AIM OF THE EXERCISE —
Which lines of the entries below include "solid"? List them all.

━━ DATA RECORDS ━━

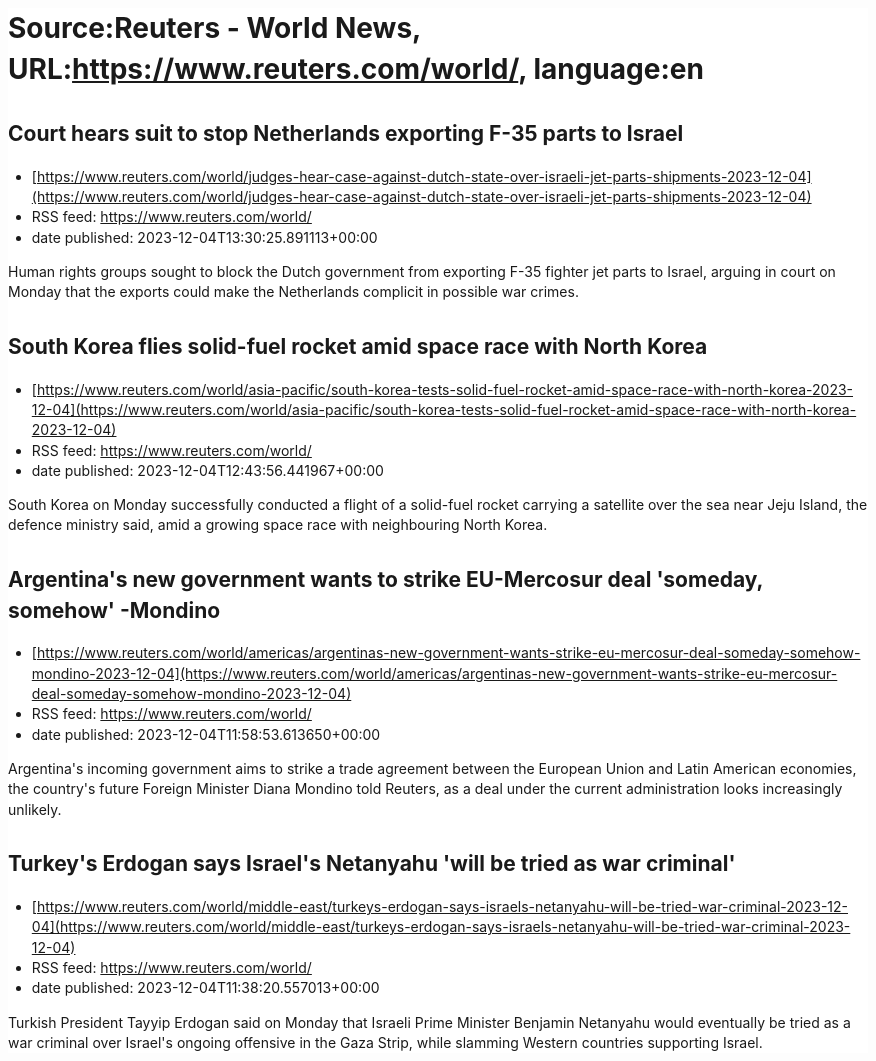 # Source:Reuters - World News, URL:https://www.reuters.com/world/, language:en

## Court hears suit to stop Netherlands exporting F-35 parts to Israel
 - [https://www.reuters.com/world/judges-hear-case-against-dutch-state-over-israeli-jet-parts-shipments-2023-12-04](https://www.reuters.com/world/judges-hear-case-against-dutch-state-over-israeli-jet-parts-shipments-2023-12-04)
 - RSS feed: https://www.reuters.com/world/
 - date published: 2023-12-04T13:30:25.891113+00:00

Human rights groups sought to block the Dutch government from exporting F-35 fighter jet parts to Israel, arguing in court on Monday that the exports could make the Netherlands complicit in possible war crimes.

## South Korea flies solid-fuel rocket amid space race with North Korea
 - [https://www.reuters.com/world/asia-pacific/south-korea-tests-solid-fuel-rocket-amid-space-race-with-north-korea-2023-12-04](https://www.reuters.com/world/asia-pacific/south-korea-tests-solid-fuel-rocket-amid-space-race-with-north-korea-2023-12-04)
 - RSS feed: https://www.reuters.com/world/
 - date published: 2023-12-04T12:43:56.441967+00:00

South Korea on Monday successfully conducted a flight of a solid-fuel rocket carrying a satellite over the sea near Jeju Island, the defence ministry said, amid a growing space race with neighbouring North Korea.

## Argentina's new government wants to strike EU-Mercosur deal 'someday, somehow' -Mondino
 - [https://www.reuters.com/world/americas/argentinas-new-government-wants-strike-eu-mercosur-deal-someday-somehow-mondino-2023-12-04](https://www.reuters.com/world/americas/argentinas-new-government-wants-strike-eu-mercosur-deal-someday-somehow-mondino-2023-12-04)
 - RSS feed: https://www.reuters.com/world/
 - date published: 2023-12-04T11:58:53.613650+00:00

Argentina's incoming government aims to strike a trade agreement between the European Union and Latin American economies, the country's future Foreign Minister Diana Mondino told Reuters, as a deal under the current administration looks increasingly unlikely.

## Turkey's Erdogan says Israel's Netanyahu 'will be tried as war criminal'
 - [https://www.reuters.com/world/middle-east/turkeys-erdogan-says-israels-netanyahu-will-be-tried-war-criminal-2023-12-04](https://www.reuters.com/world/middle-east/turkeys-erdogan-says-israels-netanyahu-will-be-tried-war-criminal-2023-12-04)
 - RSS feed: https://www.reuters.com/world/
 - date published: 2023-12-04T11:38:20.557013+00:00

Turkish President Tayyip Erdogan said on Monday that Israeli Prime Minister Benjamin Netanyahu would eventually be tried as a war criminal over Israel's ongoing offensive in the Gaza Strip, while slamming Western countries supporting Israel.
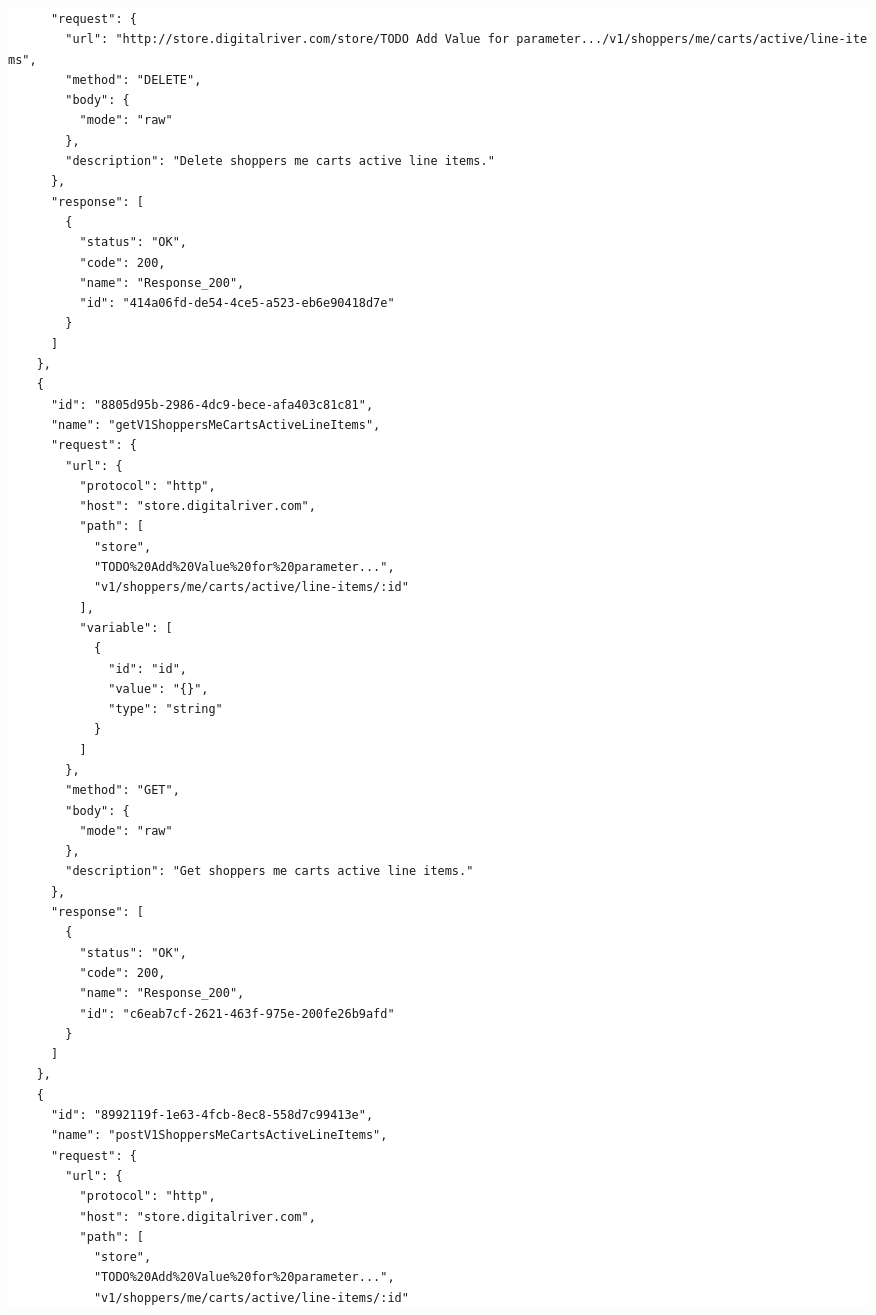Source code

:          "request": {
            "url": "http://store.digitalriver.com/store/TODO Add Value for parameter.../v1/shoppers/me/carts/active/line-items",
            "method": "DELETE",
            "body": {
              "mode": "raw"
            },
            "description": "Delete shoppers me carts active line items."
          },
          "response": [
            {
              "status": "OK",
              "code": 200,
              "name": "Response_200",
              "id": "414a06fd-de54-4ce5-a523-eb6e90418d7e"
            }
          ]
        },
        {
          "id": "8805d95b-2986-4dc9-bece-afa403c81c81",
          "name": "getV1ShoppersMeCartsActiveLineItems",
          "request": {
            "url": {
              "protocol": "http",
              "host": "store.digitalriver.com",
              "path": [
                "store",
                "TODO%20Add%20Value%20for%20parameter...",
                "v1/shoppers/me/carts/active/line-items/:id"
              ],
              "variable": [
                {
                  "id": "id",
                  "value": "{}",
                  "type": "string"
                }
              ]
            },
            "method": "GET",
            "body": {
              "mode": "raw"
            },
            "description": "Get shoppers me carts active line items."
          },
          "response": [
            {
              "status": "OK",
              "code": 200,
              "name": "Response_200",
              "id": "c6eab7cf-2621-463f-975e-200fe26b9afd"
            }
          ]
        },
        {
          "id": "8992119f-1e63-4fcb-8ec8-558d7c99413e",
          "name": "postV1ShoppersMeCartsActiveLineItems",
          "request": {
            "url": {
              "protocol": "http",
              "host": "store.digitalriver.com",
              "path": [
                "store",
                "TODO%20Add%20Value%20for%20parameter...",
                "v1/shoppers/me/carts/active/line-items/:id"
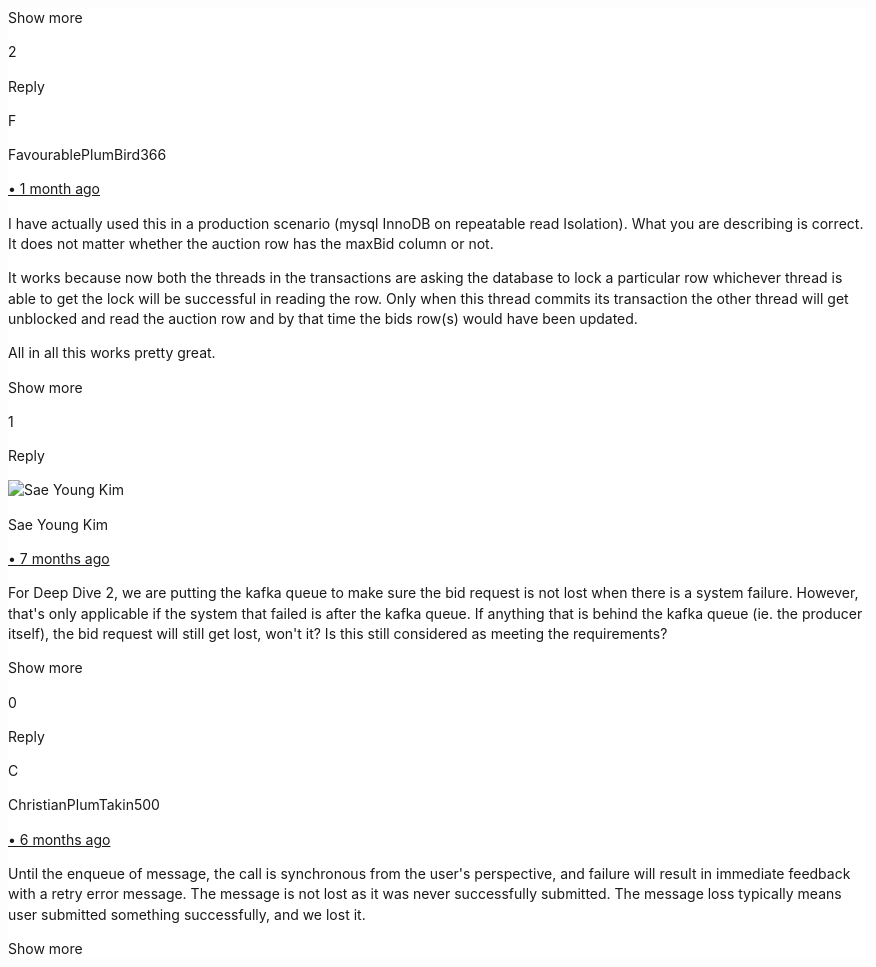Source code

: Show more

2

Reply

F

FavourablePlumBird366

[• 1 month ago](https://www.hellointerview.com/learn/system-design/problem-breakdowns/online-auction#comment-cmd0ifvml00liad080r378aht)

I have actually used this in a production scenario (mysql InnoDB on repeatable read Isolation). What you are describing is correct. It does not matter whether the auction row has the maxBid column or not.

It works because now both the threads in the transactions are asking the database to lock a particular row whichever thread is able to get the lock will be successful in reading the row. Only when this thread commits its transaction the other thread will get unblocked and read the auction row and by that time the bids row(s) would have been updated.

All in all this works pretty great.

Show more

1

Reply

![Sae Young Kim](https://lh3.googleusercontent.com/a/ACg8ocLaE5vPe7nu5FZWbjNK8U9ydbsIkm8lC39-bsRNLvRjGmqjwA=s96-c)

Sae Young Kim

[• 7 months ago](https://www.hellointerview.com/learn/system-design/problem-breakdowns/online-auction#comment-cm62usxid01whcf2a0nnjy2k0)

For Deep Dive 2, we are putting the kafka queue to make sure the bid request is not lost when there is a system failure. However, that's only applicable if the system that failed is after the kafka queue. If anything that is behind the kafka queue (ie. the producer itself), the bid request will still get lost, won't it? Is this still considered as meeting the requirements?

Show more

0

Reply

C

ChristianPlumTakin500

[• 6 months ago](https://www.hellointerview.com/learn/system-design/problem-breakdowns/online-auction#comment-cm7a826zy053s4nd5suv7wco3)

Until the enqueue of message, the call is synchronous from the user's perspective, and failure will result in immediate feedback with a retry error message. The message is not lost as it was never successfully submitted. The message loss typically means user submitted something successfully, and we lost it.

Show more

━━━

REPLY —
## South Korea flies solid-fuel rocket amid space race with North Korea
 - [https://www.reuters.com/world/asia-pacific/south-korea-tests-solid-fuel-rocket-amid-space-race-with-north-korea-2023-12-04](https://www.reuters.com/world/asia-pacific/south-korea-tests-solid-fuel-rocket-amid-space-race-with-north-korea-2023-12-04)
South Korea on Monday successfully conducted a flight of a solid-fuel rocket carrying a satellite over the sea near Jeju Island, the defence ministry said, amid a growing space race with neighbouring North Korea.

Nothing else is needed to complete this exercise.